Project: EDUCE Enhanced Digital Unwrapping for Conservation and Exploration
Over the past week I’ve been pretty busy. This was the first week all of the summer interns have been here. I’ve been trying to do what I can to help some of the others get more comfortable with what they are working on. Up to this point that has mostly involved installing libraries (ITK, OpenCV, etc) on the machines and introducing the some of the others to Linux.
On Thursday we came in to find that one of the hard drives in one of our computers had died. Unfortunately, the way the disks were set up caused us to lose some data (the /home partition specifically). Luckily the majority of what was on there wasn’t really critical, it had primarily been used as a learning environment for gaining familiarity with Apache and Drupal. On the plus side I’ve become a lot more familiar with software RAIDs in Linux.
This week I worked primarily with ITK. After getting the library set up properly I started playing around with some of the basic examples, trying to get a feel for the CMakeList files and the library itself. The pipeline seems pretty straightforward, most everything is a class, and you set up the input of one class and then pass it’s output as the input to the next. Rinse and repeat. The next step is to start testing out ITK on some three-dimensional data.

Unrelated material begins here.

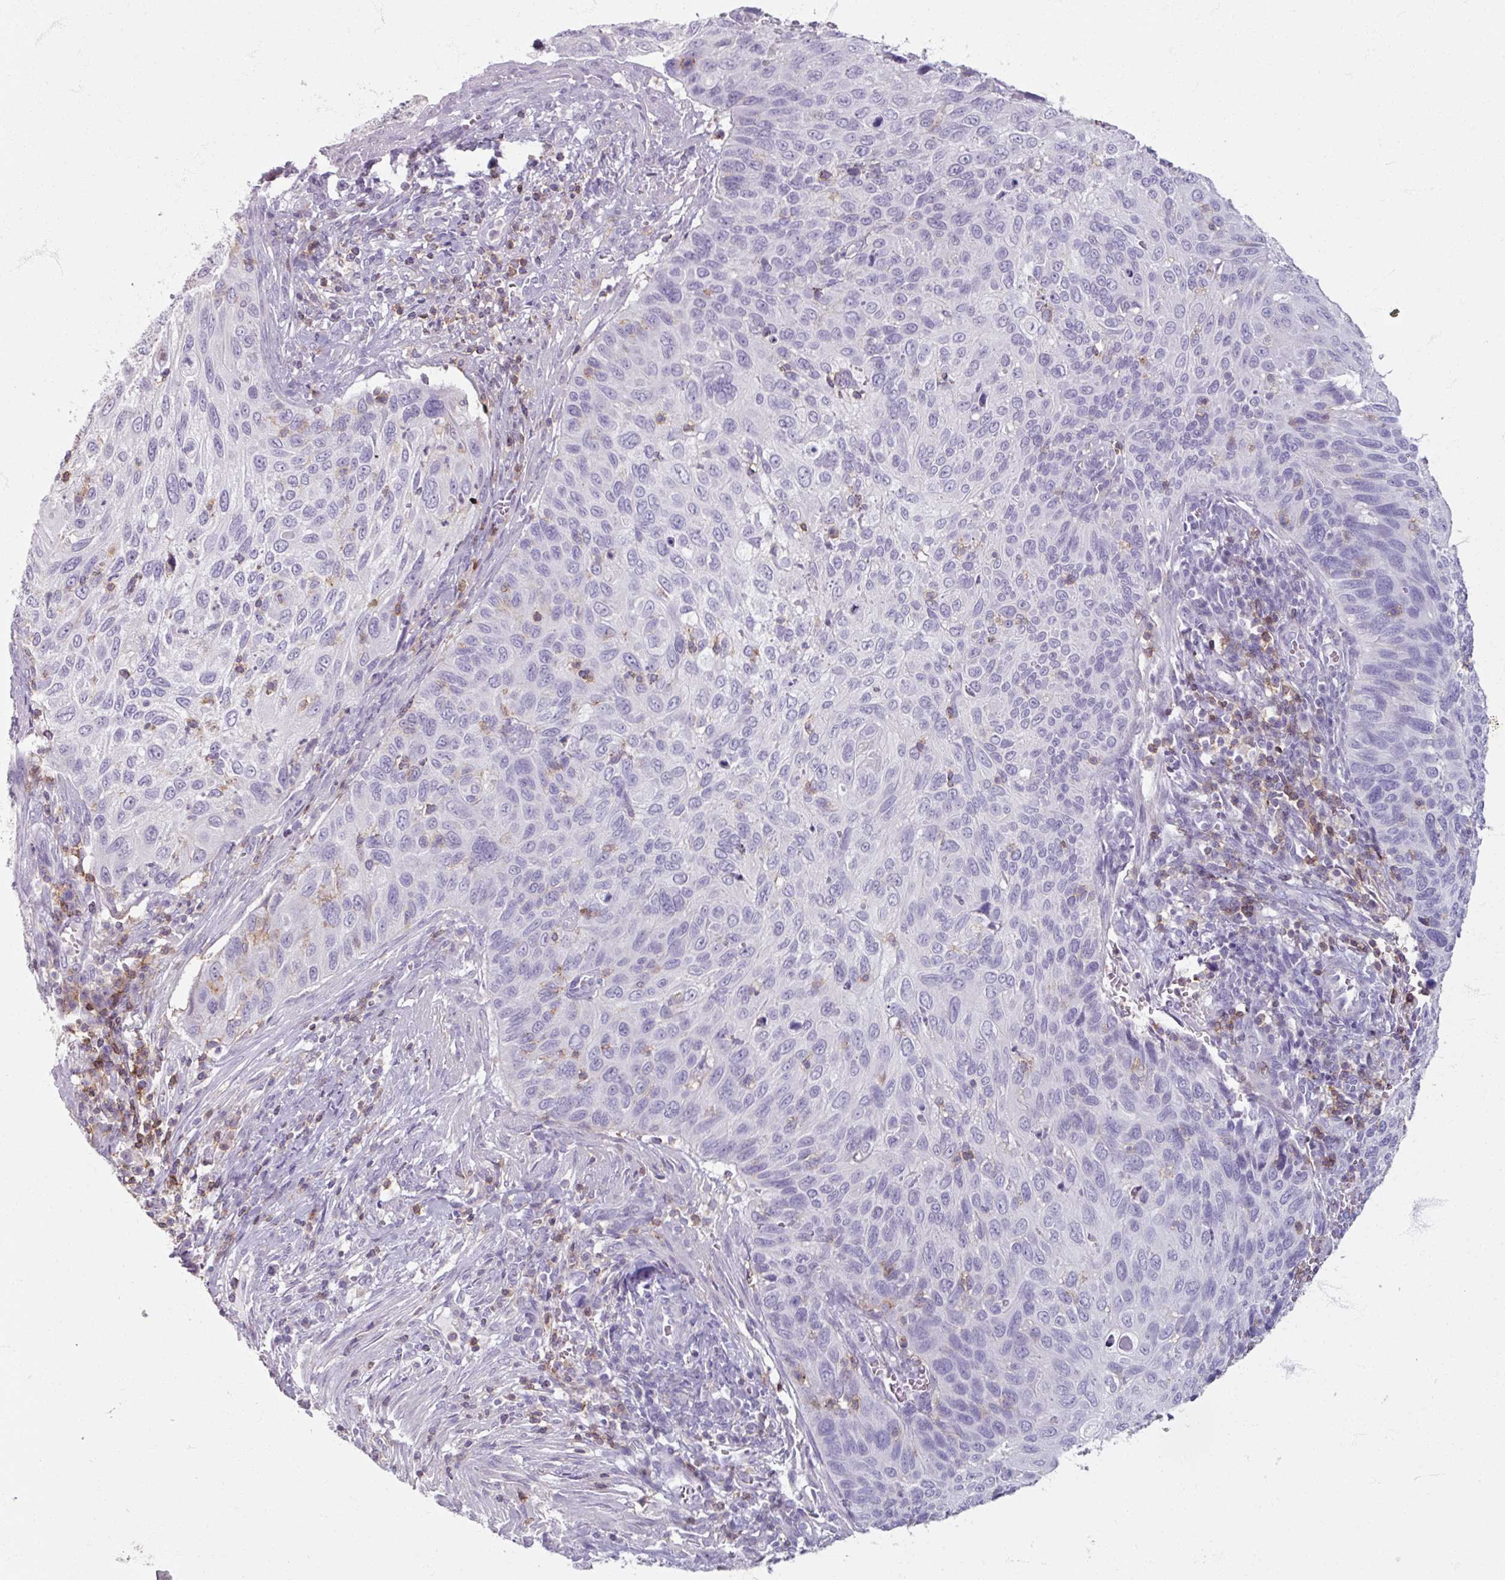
{"staining": {"intensity": "negative", "quantity": "none", "location": "none"}, "tissue": "cervical cancer", "cell_type": "Tumor cells", "image_type": "cancer", "snomed": [{"axis": "morphology", "description": "Squamous cell carcinoma, NOS"}, {"axis": "topography", "description": "Cervix"}], "caption": "Tumor cells are negative for protein expression in human squamous cell carcinoma (cervical).", "gene": "PTPRC", "patient": {"sex": "female", "age": 70}}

I have been working on developing an algorithm for unwrapping the volumetric scroll. I had a general idea of finding the edge of the scroll, taking the outside layer off, dealing with that single layer, and then repeating. Talking with Ryan gave a little more insight into the viability of this approach, as well as a few adjustments. The big question I was left with was how to switch between the representation of data as voxels and meshes. A discussion with Dr. Seales helped to resolve this issue. The plan is to create a mesh around the perimeter if the scroll and take the average intensity of the voxels in the neighborhood of each vertex, and assign that intensity to the vertex. If we have a uniform mesh we can then use it to assign the intensity of each vertex to a single pixel in an image, essentially unrolling one layer at a time. After that we contract the mesh and repeat. The next step is to move on to implementation!